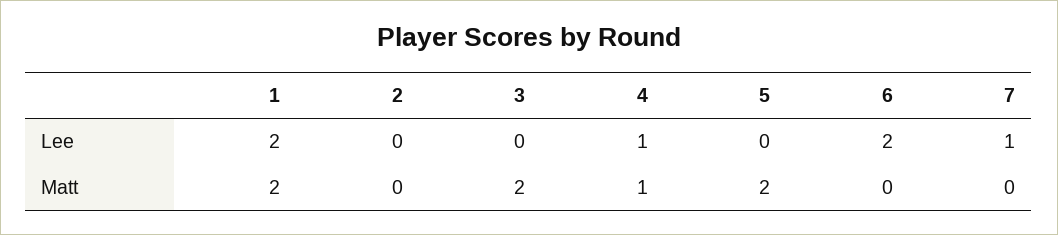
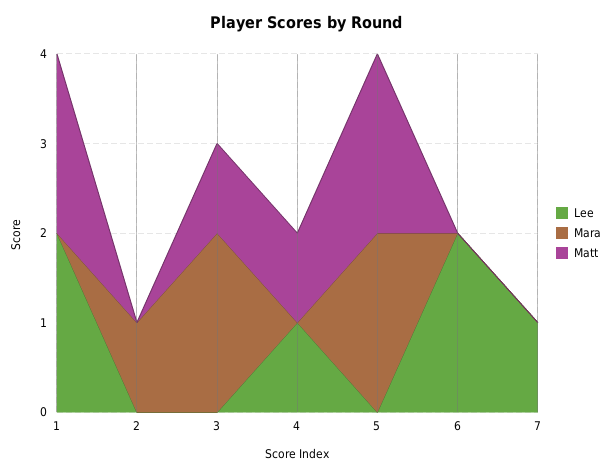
Matt, 3: 2 -> 1
Mara, 1: none -> 0
Mara, 2: none -> 1
Mara, 3: none -> 2
Mara, 4: none -> 0
Mara, 5: none -> 2
Mara, 6: none -> 0
Mara, 7: none -> 0

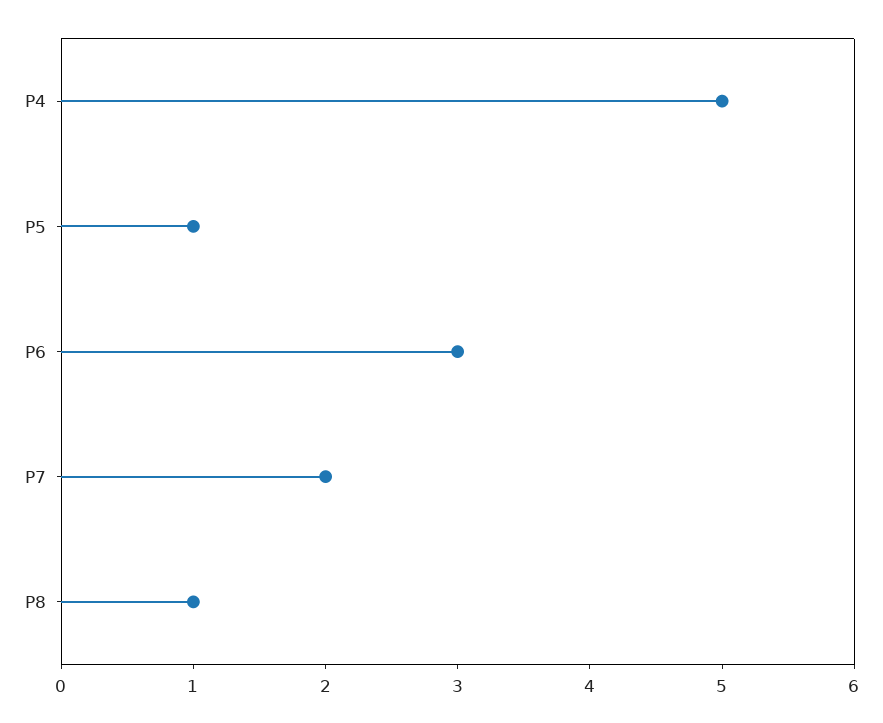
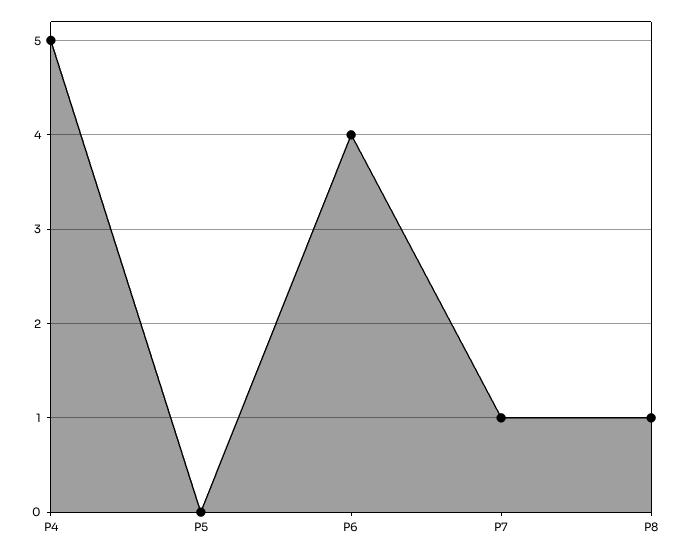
P5: 1 -> 0
P6: 3 -> 4
P7: 2 -> 1

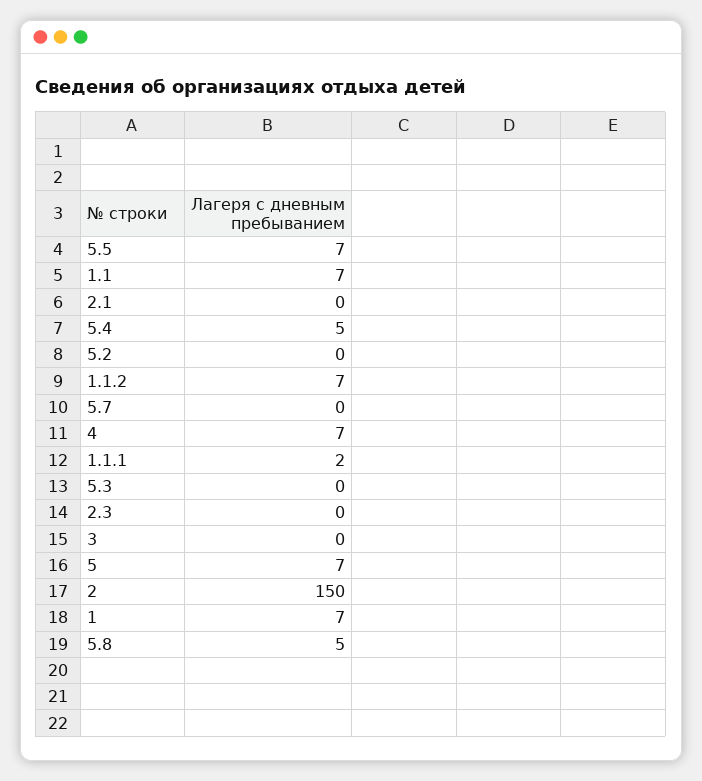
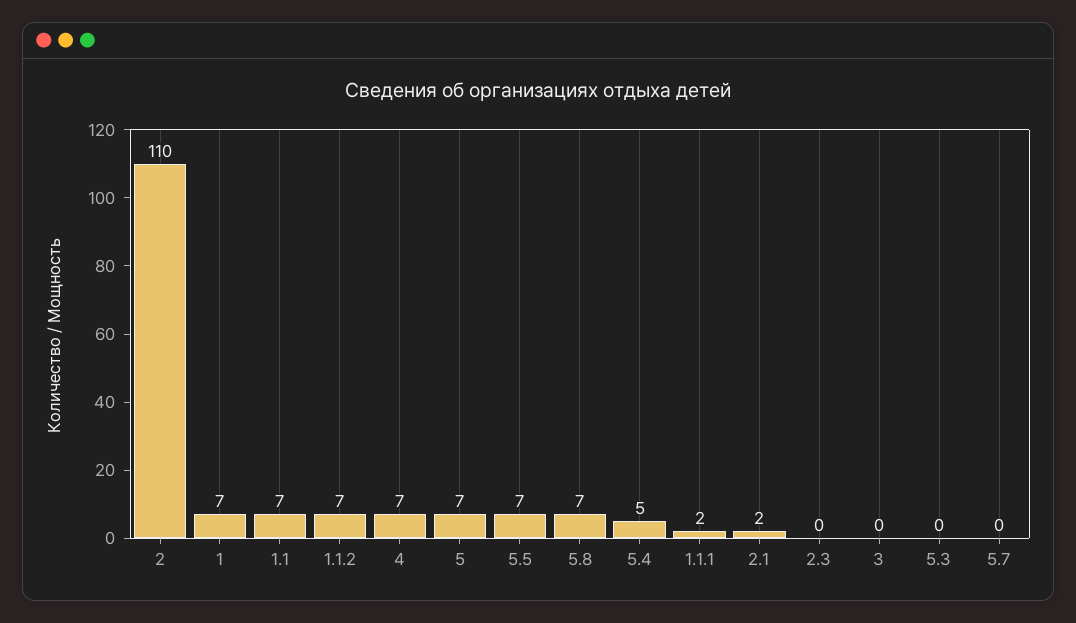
2.1: 0 -> 2
5.2: 0 -> none
2: 150 -> 110
5.8: 5 -> 7

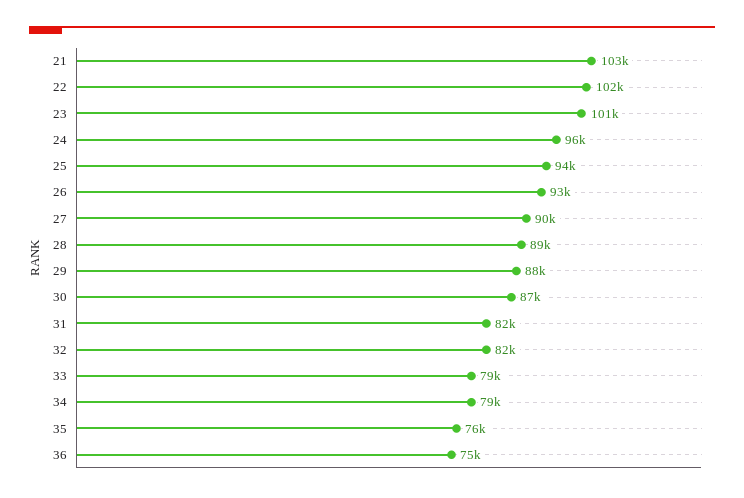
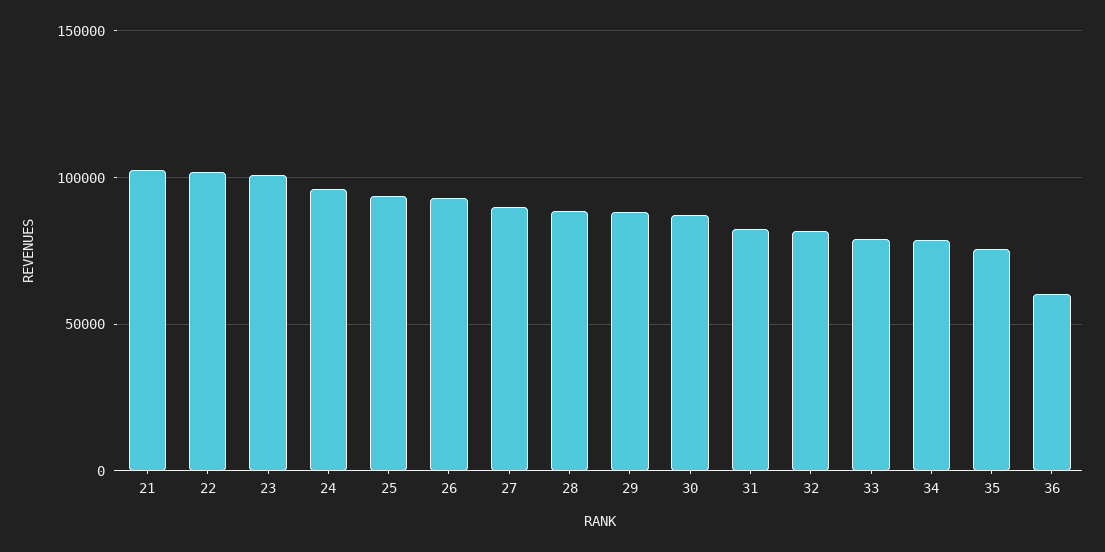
36: 75000 -> 60000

Aim of the task: Work out how many lines of the material include the word "Mara", then answer with that number alone.

Expected answer: 7